While Malcolm is genuinely trustworthy and gains Caesar’s skeptical trust (he reminds Caesar of the James Franco character who raise him in Rise), there’s trouble brewing back at the human base. Led by the anti-ape militant Dreyfus (Gary Oldman), they’re fixing to wipe out the intelligent primates. Caesar has dissent among his own ranks, with Koba (Toby Kebbell did the motion capture) emerging as a violent, anti-human leader. The pacing is so slow throughout Dawn, it’s not hard to deduce where this is all going (plus the theatrical trailer pretty much outlined the entire thing already). Anytime humans are onscreen, Dawn becomes a dull B-movie. The lack of meaningful communication between Malcolm’s crew and Dreyfus is confounding, as a little more urgency on Malcolm’s part might’ve alleviated some of the ape/human tension. Of course, it also might’ve forced the screenwriters to concoct more imaginative plotting.

One fascinating aspect of the original Planet of the Apes series was how creative – and even thoughtful – the filmmakers continued to be, all while working with ever-diminishing budgets.
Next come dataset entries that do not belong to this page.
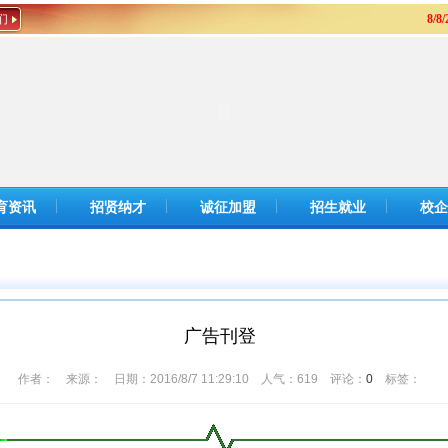
们
8/8
育资讯
招贤纳才
诚征加盟
招生就业
校企
广告刊登
作者： 来源： 日期：2016/8/7 11:29:10 人气：
619
评论：
0
标签：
They fought to instill social allegory and adult themes in a series of films that were increasingly regarded as kiddie flicks. Following the success of Rise, 20th Century Fox has thrown everything but the kitchen sink into ensuring that Dawn is an A-list blockbuster. It’s not enough. Compelling human characters and suspenseful storytelling are all but missing from this largely technical exercise. There’s no exhilaration, no sense of true wonder. And to top it all off, director Matt Reeves (Cloverfield, Let Me In) maintains a bitterly humorless tone. The material is presented in a deathly serious manner, completely eschewing the satirical elements that played a big part in the original cycle of films.
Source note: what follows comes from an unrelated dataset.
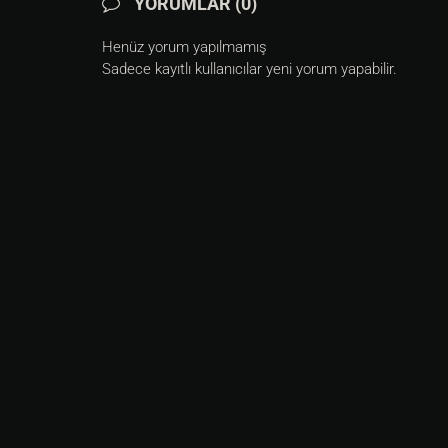
YORUMLAR (0)
Henüz yorum yapılmamış
Sadece kayıtlı kullanıcılar yeni yorum yapabilir.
Ultimately, Dawn is nothing more than another clash between two societies; one which arrogantly perceives itself as superior due to possessing more highly-evolved intelligence (and firepower), and another which overcomes technological shortcomings by sheer force of will. The portentous, self-serious aura ensures a superficial sense of gravity that keeps Dawn from feeling like the out-and-out silliness of junk like The Amazing Spider-Man 2. But the end result is decidedly second-rate filmmaking produced on an extravagant budget.